** FRAGMENTO EXTRAÍDO **
===
El prestigioso sello Renacimiento nos brinda el segundo título publicado por el poeta Pedro López Lara en su colección ‘Calle del Aire’. Quien esto escribe ya se refirió en una reseña anterior al primero, Singladura (2023). Autor prolífico —diez libros desde 2021— y de estilo inconfundible, su voz poética vuelve a dejar testimonio de un universo bien característico y minuciosamente armado. Incisiones es su nueva obra, donde fiel a la coherencia poética emplea una única palabra como título.
===
** CONJUNTO DE FILAS **
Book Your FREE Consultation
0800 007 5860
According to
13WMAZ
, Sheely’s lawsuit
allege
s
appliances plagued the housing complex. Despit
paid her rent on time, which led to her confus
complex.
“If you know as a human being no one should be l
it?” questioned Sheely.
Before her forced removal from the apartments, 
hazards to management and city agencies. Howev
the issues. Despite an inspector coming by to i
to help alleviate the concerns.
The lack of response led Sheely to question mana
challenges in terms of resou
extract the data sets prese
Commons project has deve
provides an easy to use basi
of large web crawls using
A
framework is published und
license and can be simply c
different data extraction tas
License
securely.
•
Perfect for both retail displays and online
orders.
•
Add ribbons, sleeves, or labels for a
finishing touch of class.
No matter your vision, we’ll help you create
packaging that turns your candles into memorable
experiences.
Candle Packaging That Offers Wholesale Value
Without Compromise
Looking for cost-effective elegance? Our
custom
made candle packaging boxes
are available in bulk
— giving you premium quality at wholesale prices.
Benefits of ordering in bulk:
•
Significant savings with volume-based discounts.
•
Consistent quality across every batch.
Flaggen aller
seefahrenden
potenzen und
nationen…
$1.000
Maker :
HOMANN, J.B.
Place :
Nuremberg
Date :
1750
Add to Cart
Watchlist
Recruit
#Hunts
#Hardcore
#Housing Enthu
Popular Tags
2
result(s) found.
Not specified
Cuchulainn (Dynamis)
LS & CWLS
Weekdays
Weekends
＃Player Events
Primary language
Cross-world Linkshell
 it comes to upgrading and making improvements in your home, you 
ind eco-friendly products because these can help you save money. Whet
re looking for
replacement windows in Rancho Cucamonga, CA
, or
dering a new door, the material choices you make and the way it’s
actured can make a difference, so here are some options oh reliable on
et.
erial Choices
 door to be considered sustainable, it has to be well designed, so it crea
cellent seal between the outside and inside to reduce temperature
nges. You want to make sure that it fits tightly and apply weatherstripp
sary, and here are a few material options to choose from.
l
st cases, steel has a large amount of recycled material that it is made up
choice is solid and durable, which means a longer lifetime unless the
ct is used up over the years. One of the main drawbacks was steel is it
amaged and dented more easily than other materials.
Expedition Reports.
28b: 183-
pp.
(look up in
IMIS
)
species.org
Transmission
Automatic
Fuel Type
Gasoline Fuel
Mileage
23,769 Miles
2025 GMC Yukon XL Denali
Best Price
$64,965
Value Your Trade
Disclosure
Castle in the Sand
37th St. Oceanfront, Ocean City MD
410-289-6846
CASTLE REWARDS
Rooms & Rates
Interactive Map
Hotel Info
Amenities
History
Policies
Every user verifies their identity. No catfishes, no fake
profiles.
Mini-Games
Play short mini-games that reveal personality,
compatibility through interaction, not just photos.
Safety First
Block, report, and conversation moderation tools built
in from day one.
===
** TAREA ASIGNADA 1 **
Reproduce del fragmento extraído todo lo que va desde "El prestigioso sello" hasta "palabra como título.", cambiando "Singladura" por "Travesía".
** TAREA ASIGNADA 2 **
Copia de nuevo, sin alterar nada, por favor, todo lo que va desde la primera de las filas hasta la línea que contiene "st cases, steel", ambas incluidas.

** RESULTADO ESPERADO 1 **
El prestigioso sello Renacimiento nos brinda el segundo título publicado por el poeta Pedro López Lara en su colección ‘Calle del Aire’. Quien esto escribe ya se refirió en una reseña anterior al primero, Travesía (2023). Autor prolífico —diez libros desde 2021— y de estilo inconfundible, su voz poética vuelve a dejar testimonio de un universo bien característico y minuciosamente armado. Incisiones es su nueva obra, donde fiel a la coherencia poética emplea una única palabra como título.

** RESULTADO ESPERADO 2 **
Book Your FREE Consultation
0800 007 5860
According to
13WMAZ
, Sheely’s lawsuit
allege
s
appliances plagued the housing complex. Despit
paid her rent on time, which led to her confus
complex.
“If you know as a human being no one should be l
it?” questioned Sheely.
Before her forced removal from the apartments, 
hazards to management and city agencies. Howev
the issues. Despite an inspector coming by to i
to help alleviate the concerns.
The lack of response led Sheely to question mana
challenges in terms of resou
extract the data sets prese
Commons project has deve
provides an easy to use basi
of large web crawls using
A
framework is published und
license and can be simply c
different data extraction tas
License
securely.
•
Perfect for both retail displays and online
orders.
•
Add ribbons, sleeves, or labels for a
finishing touch of class.
No matter your vision, we’ll help you create
packaging that turns your candles into memorable
experiences.
Candle Packaging That Offers Wholesale Value
Without Compromise
Looking for cost-effective elegance? Our
custom
made candle packaging boxes
are available in bulk
— giving you premium quality at wholesale prices.
Benefits of ordering in bulk:
•
Significant savings with volume-based discounts.
•
Consistent quality across every batch.
Flaggen aller
seefahrenden
potenzen und
nationen…
$1.000
Maker :
HOMANN, J.B.
Place :
Nuremberg
Date :
1750
Add to Cart
Watchlist
Recruit
#Hunts
#Hardcore
#Housing Enthu
Popular Tags
2
result(s) found.
Not specified
Cuchulainn (Dynamis)
LS & CWLS
Weekdays
Weekends
＃Player Events
Primary language
Cross-world Linkshell
 it comes to upgrading and making improvements in your home, you 
ind eco-friendly products because these can help you save money. Whet
re looking for
replacement windows in Rancho Cucamonga, CA
, or
dering a new door, the material choices you make and the way it’s
actured can make a difference, so here are some options oh reliable on
et.
erial Choices
 door to be considered sustainable, it has to be well designed, so it crea
cellent seal between the outside and inside to reduce temperature
nges. You want to make sure that it fits tightly and apply weatherstripp
sary, and here are a few material options to choose from.
l
st cases, steel has a large amount of recycled material that it is made up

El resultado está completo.